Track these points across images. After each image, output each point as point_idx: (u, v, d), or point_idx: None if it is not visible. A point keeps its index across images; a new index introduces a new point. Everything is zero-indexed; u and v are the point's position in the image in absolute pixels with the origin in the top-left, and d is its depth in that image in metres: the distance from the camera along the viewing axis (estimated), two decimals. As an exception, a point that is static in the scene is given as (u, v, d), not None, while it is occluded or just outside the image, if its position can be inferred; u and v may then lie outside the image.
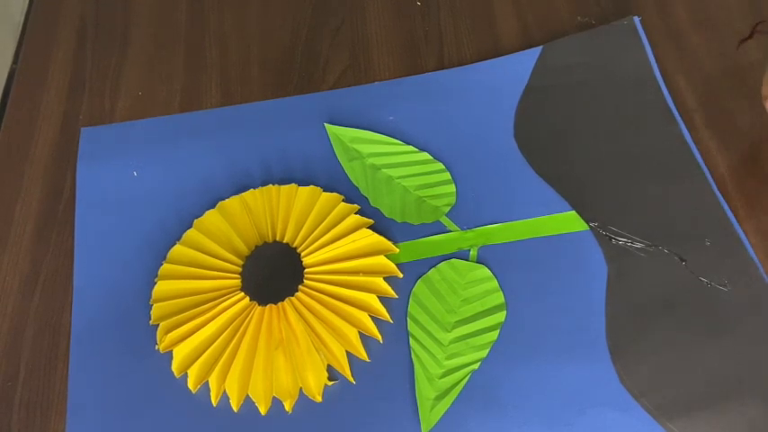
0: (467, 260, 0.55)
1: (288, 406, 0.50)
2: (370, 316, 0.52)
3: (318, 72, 0.67)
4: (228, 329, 0.52)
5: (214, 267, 0.54)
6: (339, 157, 0.61)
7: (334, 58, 0.68)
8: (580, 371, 0.50)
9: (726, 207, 0.55)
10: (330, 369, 0.51)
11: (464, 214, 0.57)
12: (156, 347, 0.52)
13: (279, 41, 0.70)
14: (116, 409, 0.51)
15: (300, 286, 0.53)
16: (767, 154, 0.58)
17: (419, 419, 0.49)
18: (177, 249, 0.55)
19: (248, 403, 0.50)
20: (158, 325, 0.52)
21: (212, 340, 0.52)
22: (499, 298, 0.53)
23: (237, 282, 0.54)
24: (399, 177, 0.60)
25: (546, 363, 0.50)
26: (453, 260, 0.55)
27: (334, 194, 0.57)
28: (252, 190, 0.58)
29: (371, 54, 0.68)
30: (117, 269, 0.56)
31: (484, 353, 0.51)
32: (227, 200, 0.58)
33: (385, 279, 0.54)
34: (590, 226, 0.56)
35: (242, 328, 0.52)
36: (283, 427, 0.49)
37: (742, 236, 0.54)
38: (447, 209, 0.58)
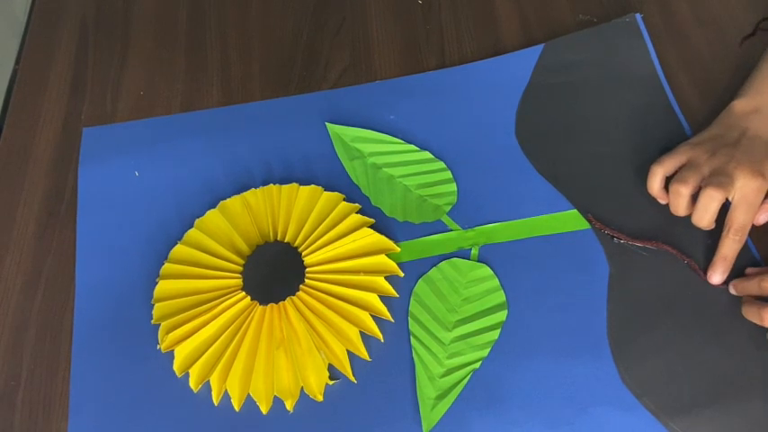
0: (468, 259, 0.55)
1: (289, 405, 0.50)
2: (371, 315, 0.52)
3: (319, 71, 0.67)
4: (230, 329, 0.52)
5: (215, 267, 0.54)
6: (340, 157, 0.61)
7: (335, 58, 0.68)
8: (581, 370, 0.50)
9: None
10: (331, 368, 0.51)
11: (465, 213, 0.57)
12: (158, 347, 0.52)
13: (280, 41, 0.70)
14: (118, 409, 0.51)
15: (301, 285, 0.53)
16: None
17: (420, 418, 0.49)
18: (178, 249, 0.56)
19: (249, 403, 0.50)
20: (160, 324, 0.53)
21: (213, 340, 0.52)
22: (500, 297, 0.53)
23: (239, 281, 0.54)
24: (400, 176, 0.60)
25: (547, 362, 0.50)
26: (454, 259, 0.55)
27: (336, 194, 0.57)
28: (253, 189, 0.58)
29: (372, 53, 0.68)
30: (118, 269, 0.57)
31: (485, 352, 0.51)
32: (228, 199, 0.58)
33: (386, 278, 0.54)
34: (591, 225, 0.55)
35: (243, 328, 0.52)
36: (284, 427, 0.49)
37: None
38: (448, 208, 0.58)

## What needs to be done
Leave the pictures out and reproduce each record exactly as written.

## Exercise answer
Track these points across images. After each image, output each point as point_idx: (u, v, d), or point_idx: None if it is not visible. A point keeps its index across images; a new index introduces a new point. Everything is zero-indexed; u and v are the point's position in the image in absolute pixels with the origin in the top-left, and d is its depth in that image in metres: the distance from the camera along the viewing axis (estimated), two decimals. As an exception, a point that is static in the scene is given as (u, v, d), not None, while it is occluded or just outside the image, if its position can be inferred; u and v may then lie outside the image.
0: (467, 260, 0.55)
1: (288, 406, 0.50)
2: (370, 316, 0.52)
3: (318, 72, 0.67)
4: (228, 329, 0.52)
5: (214, 267, 0.54)
6: (339, 157, 0.61)
7: (334, 58, 0.68)
8: (580, 371, 0.50)
9: (726, 207, 0.55)
10: (330, 369, 0.51)
11: (464, 214, 0.57)
12: (156, 347, 0.52)
13: (279, 41, 0.70)
14: (116, 409, 0.51)
15: (300, 286, 0.53)
16: (767, 154, 0.58)
17: (419, 419, 0.49)
18: (177, 249, 0.55)
19: (248, 403, 0.50)
20: (158, 325, 0.52)
21: (212, 340, 0.52)
22: (499, 298, 0.53)
23: (237, 282, 0.54)
24: (399, 177, 0.60)
25: (546, 363, 0.50)
26: (453, 260, 0.55)
27: (334, 194, 0.57)
28: (252, 190, 0.58)
29: (371, 54, 0.68)
30: (117, 269, 0.56)
31: (484, 353, 0.51)
32: (227, 200, 0.58)
33: (385, 279, 0.54)
34: (590, 226, 0.56)
35: (242, 328, 0.52)
36: (283, 427, 0.49)
37: (742, 236, 0.54)
38: (447, 209, 0.58)
0: (468, 259, 0.55)
1: (289, 405, 0.50)
2: (371, 315, 0.52)
3: (319, 71, 0.67)
4: (230, 329, 0.52)
5: (215, 267, 0.54)
6: (340, 157, 0.61)
7: (335, 58, 0.68)
8: (581, 370, 0.50)
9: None
10: (331, 368, 0.51)
11: (465, 213, 0.57)
12: (158, 347, 0.52)
13: (280, 41, 0.70)
14: (118, 409, 0.51)
15: (301, 285, 0.53)
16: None
17: (420, 418, 0.49)
18: (178, 249, 0.56)
19: (249, 403, 0.50)
20: (160, 324, 0.53)
21: (213, 340, 0.52)
22: (500, 297, 0.53)
23: (239, 281, 0.54)
24: (400, 176, 0.60)
25: (547, 362, 0.50)
26: (454, 259, 0.55)
27: (336, 194, 0.57)
28: (253, 189, 0.58)
29: (372, 53, 0.68)
30: (118, 269, 0.57)
31: (485, 352, 0.51)
32: (228, 199, 0.58)
33: (386, 278, 0.54)
34: (591, 225, 0.55)
35: (243, 328, 0.52)
36: (284, 427, 0.49)
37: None
38: (448, 208, 0.58)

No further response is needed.